= Beginning of Section =

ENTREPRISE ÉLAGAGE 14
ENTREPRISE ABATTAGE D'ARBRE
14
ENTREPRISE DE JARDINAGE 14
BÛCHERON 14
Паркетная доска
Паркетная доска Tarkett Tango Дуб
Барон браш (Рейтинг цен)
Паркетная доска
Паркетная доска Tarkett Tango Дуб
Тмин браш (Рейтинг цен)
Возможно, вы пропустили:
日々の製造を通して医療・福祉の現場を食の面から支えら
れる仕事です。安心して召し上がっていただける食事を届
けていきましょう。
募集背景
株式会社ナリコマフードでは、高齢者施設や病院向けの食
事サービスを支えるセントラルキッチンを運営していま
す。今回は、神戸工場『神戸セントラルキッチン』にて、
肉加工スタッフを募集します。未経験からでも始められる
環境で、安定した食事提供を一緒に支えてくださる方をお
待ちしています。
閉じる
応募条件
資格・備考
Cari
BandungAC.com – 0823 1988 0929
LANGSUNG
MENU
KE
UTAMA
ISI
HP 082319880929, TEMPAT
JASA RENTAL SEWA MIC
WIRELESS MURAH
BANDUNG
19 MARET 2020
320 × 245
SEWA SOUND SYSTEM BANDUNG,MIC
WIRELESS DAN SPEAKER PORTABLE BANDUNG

= End of Section =
= Beginning of Section =

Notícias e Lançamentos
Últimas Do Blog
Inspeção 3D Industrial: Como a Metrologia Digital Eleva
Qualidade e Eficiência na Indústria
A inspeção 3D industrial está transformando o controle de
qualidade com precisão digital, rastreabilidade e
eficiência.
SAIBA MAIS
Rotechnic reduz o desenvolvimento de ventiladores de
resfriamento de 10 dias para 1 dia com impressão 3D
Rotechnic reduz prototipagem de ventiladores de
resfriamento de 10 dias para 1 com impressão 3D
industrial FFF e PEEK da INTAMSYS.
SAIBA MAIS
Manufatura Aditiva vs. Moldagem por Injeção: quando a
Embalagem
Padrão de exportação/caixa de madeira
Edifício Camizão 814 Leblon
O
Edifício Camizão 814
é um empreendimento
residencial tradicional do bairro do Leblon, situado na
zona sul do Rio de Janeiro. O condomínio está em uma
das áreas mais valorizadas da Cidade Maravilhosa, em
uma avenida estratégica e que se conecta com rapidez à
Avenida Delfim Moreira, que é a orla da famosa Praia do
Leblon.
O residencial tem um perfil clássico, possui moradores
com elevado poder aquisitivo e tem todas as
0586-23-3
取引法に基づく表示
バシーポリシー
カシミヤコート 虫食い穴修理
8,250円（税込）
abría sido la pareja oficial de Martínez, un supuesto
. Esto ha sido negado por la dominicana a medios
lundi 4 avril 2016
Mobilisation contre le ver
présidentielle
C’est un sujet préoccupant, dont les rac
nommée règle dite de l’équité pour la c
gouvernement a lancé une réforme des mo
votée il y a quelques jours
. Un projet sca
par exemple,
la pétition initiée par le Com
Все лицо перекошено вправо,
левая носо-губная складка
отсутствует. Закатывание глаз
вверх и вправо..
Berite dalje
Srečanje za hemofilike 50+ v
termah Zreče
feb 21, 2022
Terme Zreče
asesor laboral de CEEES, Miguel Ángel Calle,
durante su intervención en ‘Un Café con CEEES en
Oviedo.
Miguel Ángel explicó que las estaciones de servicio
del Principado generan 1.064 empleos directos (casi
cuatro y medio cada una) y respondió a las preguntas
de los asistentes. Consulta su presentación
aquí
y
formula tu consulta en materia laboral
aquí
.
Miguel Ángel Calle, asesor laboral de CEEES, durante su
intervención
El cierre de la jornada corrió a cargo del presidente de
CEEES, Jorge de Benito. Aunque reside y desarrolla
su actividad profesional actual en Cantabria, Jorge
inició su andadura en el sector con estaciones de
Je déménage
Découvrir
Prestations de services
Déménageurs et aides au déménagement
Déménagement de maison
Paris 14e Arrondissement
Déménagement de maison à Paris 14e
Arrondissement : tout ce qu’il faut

= End of Section =
= Beginning of Section =

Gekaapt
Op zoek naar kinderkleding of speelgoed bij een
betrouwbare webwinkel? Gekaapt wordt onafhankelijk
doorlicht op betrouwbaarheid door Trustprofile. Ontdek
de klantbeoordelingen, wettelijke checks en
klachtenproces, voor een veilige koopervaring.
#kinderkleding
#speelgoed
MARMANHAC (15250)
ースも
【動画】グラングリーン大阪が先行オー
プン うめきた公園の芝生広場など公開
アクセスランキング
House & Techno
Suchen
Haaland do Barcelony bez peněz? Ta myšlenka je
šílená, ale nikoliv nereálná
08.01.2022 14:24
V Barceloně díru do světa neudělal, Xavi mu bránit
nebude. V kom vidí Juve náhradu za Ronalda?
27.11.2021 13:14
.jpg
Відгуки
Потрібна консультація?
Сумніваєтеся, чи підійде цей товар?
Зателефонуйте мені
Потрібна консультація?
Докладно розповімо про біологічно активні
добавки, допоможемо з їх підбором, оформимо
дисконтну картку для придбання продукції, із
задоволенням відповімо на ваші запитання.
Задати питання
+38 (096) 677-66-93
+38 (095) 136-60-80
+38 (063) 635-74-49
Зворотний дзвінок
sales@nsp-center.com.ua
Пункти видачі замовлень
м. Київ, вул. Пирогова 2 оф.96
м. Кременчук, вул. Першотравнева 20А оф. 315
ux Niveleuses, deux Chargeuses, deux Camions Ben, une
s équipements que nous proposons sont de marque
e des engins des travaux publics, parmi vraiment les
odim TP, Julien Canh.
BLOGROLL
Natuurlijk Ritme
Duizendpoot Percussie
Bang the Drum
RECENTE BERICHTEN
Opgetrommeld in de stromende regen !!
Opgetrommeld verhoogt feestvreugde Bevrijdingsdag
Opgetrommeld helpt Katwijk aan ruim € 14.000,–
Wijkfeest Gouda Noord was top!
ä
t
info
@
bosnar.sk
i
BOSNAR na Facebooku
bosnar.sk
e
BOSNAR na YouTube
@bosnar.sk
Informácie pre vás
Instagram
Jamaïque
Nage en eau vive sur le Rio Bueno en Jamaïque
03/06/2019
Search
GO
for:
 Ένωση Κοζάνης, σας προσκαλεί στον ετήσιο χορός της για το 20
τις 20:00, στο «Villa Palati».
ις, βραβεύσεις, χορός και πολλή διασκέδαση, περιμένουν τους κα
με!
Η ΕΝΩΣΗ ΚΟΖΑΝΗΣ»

= End of Section =

Collect every line of the records that contains the string "durante", and copy each one out. Count a line only if its letters match that case.

_Written solution_:
durante su intervención en ‘Un Café con CEEES en
Miguel Ángel Calle, asesor laboral de CEEES, durante su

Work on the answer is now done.